In a Venn diagram, it’s everything in circle A that does not overlap with B - equivalent to a XOR operation. Because I’m terrified of getting sent to Azkaban for copyright violation, here is a diagram I drew myself in MS Paint:
Purging the keychain on logout
In your app, you might be storing some important pieces of data on the iOS keychain.
Some of this data is important to keep on-device between login sessions (e.g. a unique download token to track a device in analytics). Most, however, should be erased if a user logs out (e.g. auth tokens or your user’s email address).
We could maintain a list of keychain items to specifically remove on log-out, but in a complex app you might have 50+ items in the keychain. More likely, the list of items to keep is far smaller.
Rather than maintaining a long list of items to purge on logout, we can use symmetricDifference
to maintain a much smaller list of items to persist on logout, and purge everything else
Why is this algorithm taking 10 minutes?
Checking whether a value exists in an Array is like looking for an invisibility-cloaked Horcrux in a haystack - you’ll pretty much need to feel every bit of grass to have a hope of detecting it. When using a Set, it’s like casting Revelio and instantly detecting that pesky evil soul fragment.
Efficient membership checks are truly the star of the show with Sets - working out whether a given item is a member of the set is, on average, an O(1) operation, compared to O(n) in an Array.

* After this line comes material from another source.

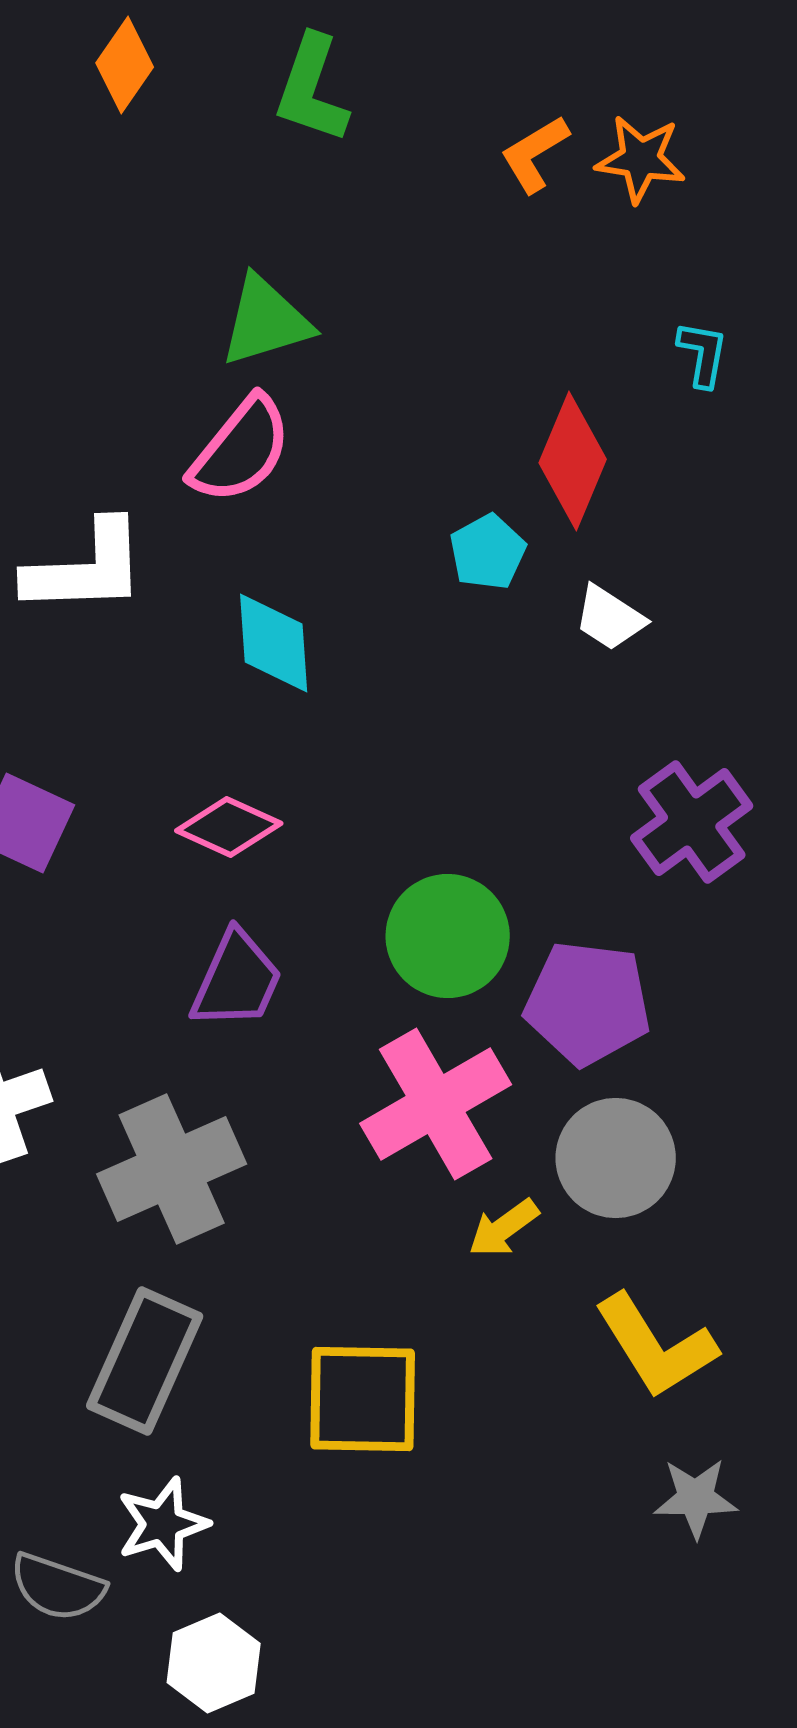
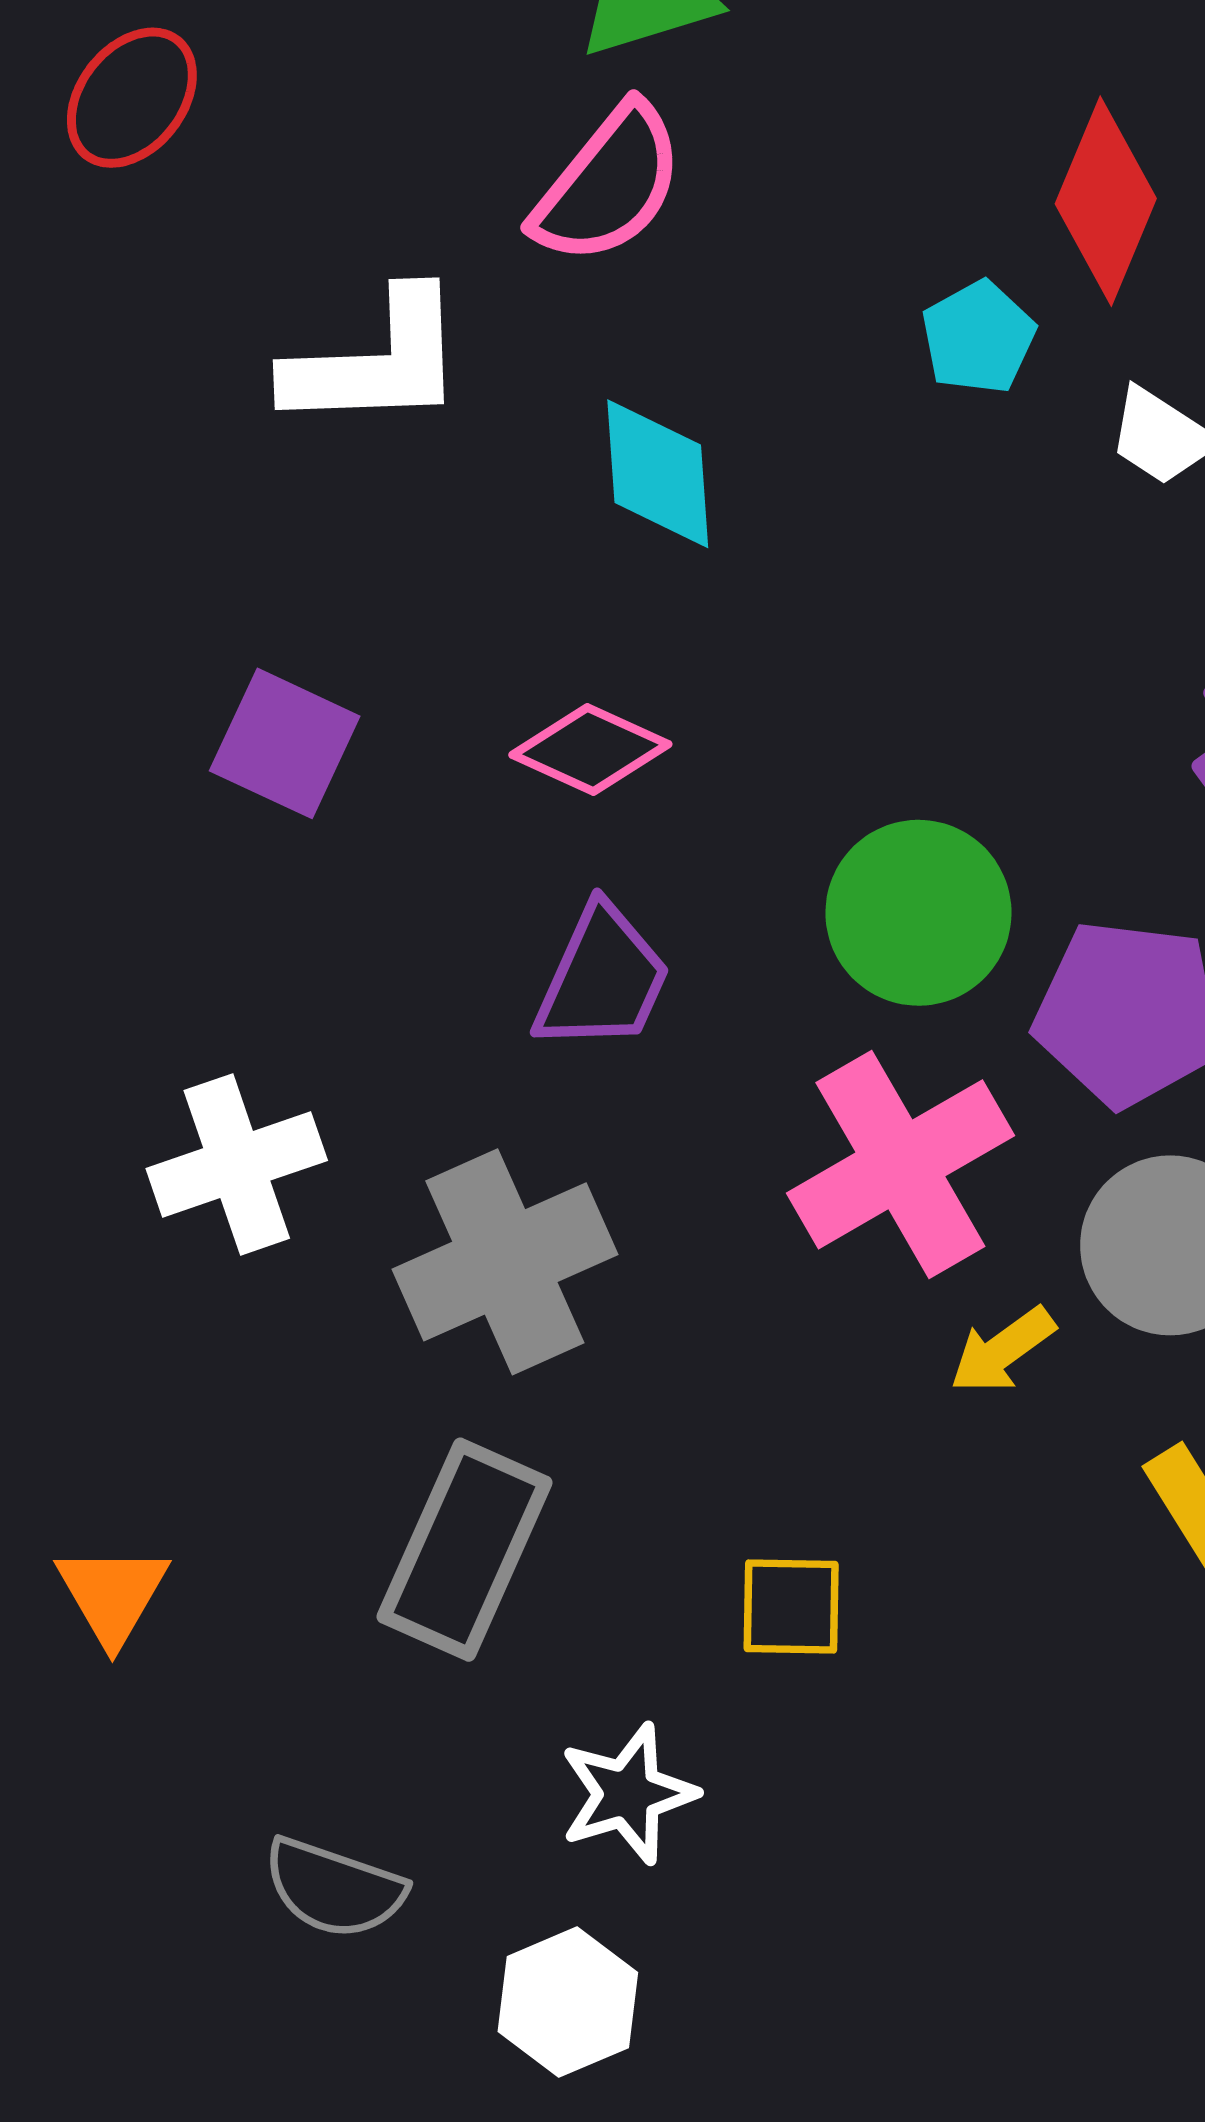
yellow square: (363, 1399) -> (791, 1606), size x0.6
white star: (163, 1524) -> (628, 1794), moved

Advanced aside: Why is membership lookup so fast in Sets?
Sets are usually implemented via hash table, which enables them to grant the O(1) time complexity for insertion, deletion, and membership checks.
Each element in the Set is stored as a key in the hash table, with the corresponding value for each key left as `null`.

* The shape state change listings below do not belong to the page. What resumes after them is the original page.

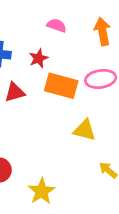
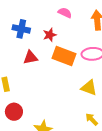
yellow triangle: (85, 130) -> (89, 88), moved

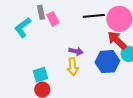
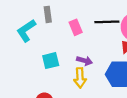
pink rectangle: (53, 19) -> (76, 27), moved
cyan square: (40, 75) -> (51, 61), moved

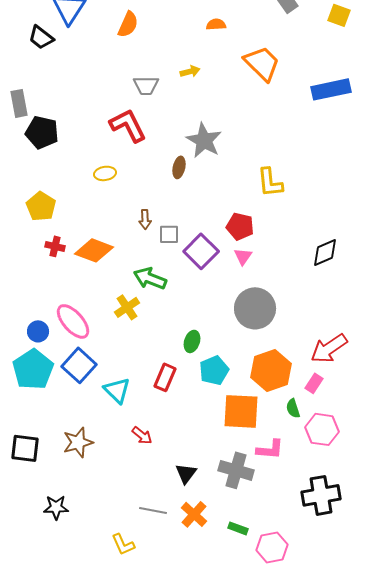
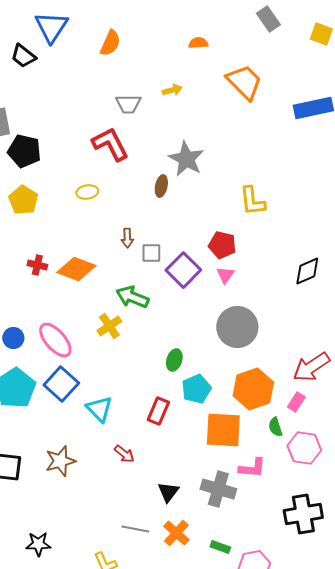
yellow pentagon: (41, 206) -> (23, 200), moved
blue circle: (38, 331) -> (13, 338), moved
red rectangle: (165, 377) -> (158, 411), moved
black star: (56, 507) -> (38, 544), moved

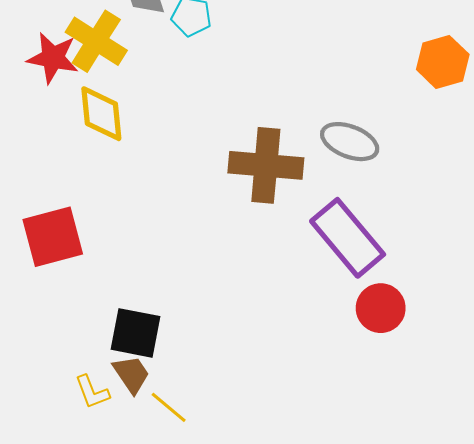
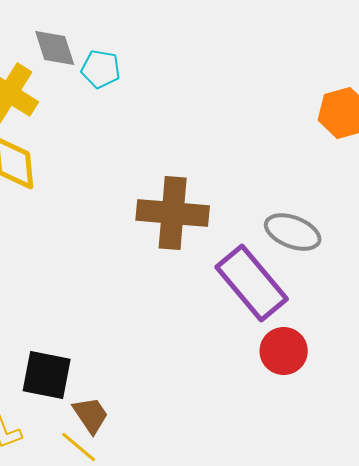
gray ellipse: (350, 142) -> (293, 232), moved
brown trapezoid: (131, 374) -> (91, 415), moved

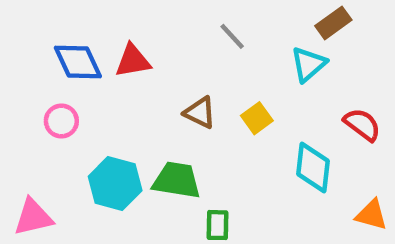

Hash functions provide a direct mapping between the key (i.e. the hashed value of the Set item) and its physical location in memory, meaning you just need to compute the hash and look directly at that location in memory to see if the member of the Set exists.
Conversely, an Array is a contiguous block of data stored in memory, so you must traverse every individual element to find out whether something exists - and in the worst case - when the element doesn’t exist - it has to traverse every single element to be sure!
Your phone is rarely dealing with many items at once, and so this difference can often go unnoticed. But when you’re dealing with a ton of items; that can seriously matter.
Speeding up operations by 98%
I once worked on a system which downloaded up to 1,000,000 items at once to a user’s mobile phone, and stored this data locally. The user could browse this data and choose to upload parts of it to our backend.
To prevent uploading duplicate data (and wasting considerable amounts of battery and data), the backend gave us a list of already-uploaded IDs for each data item, so we can simply upload the difference.
We checked whether each item of fresh data was in this list of uploaded IDs, and flagged them before storing them in Core Data. This meant that the user could browse this data without needing to upload it a second time.
The original implementation took these IDs as an array, and could take up to 10 minutes just to flag these previously uploaded items if a lot of data existed - a classic O(n^2)
operation since we’re checking every downloaded ID against every previously uploaded ID.
Switching to a Set ran this whole operation faster than you could say “Quidditch” - 12 seconds to be exact. By multiplying the O(1)
operation of Set membership checks by the number of items to check, n
, we convert the total process into O(n)
.
Now you’re mastering the wizardry of data structures!
Your new secret weapon
Sets provide a powerful and efficient way to tackle many everyday engineering tasks. Embracing Set operations can lead to significant improvements in user experience and processing times, and prove to your comrades on the backend that you know your stuff when it comes to having fun with data structures.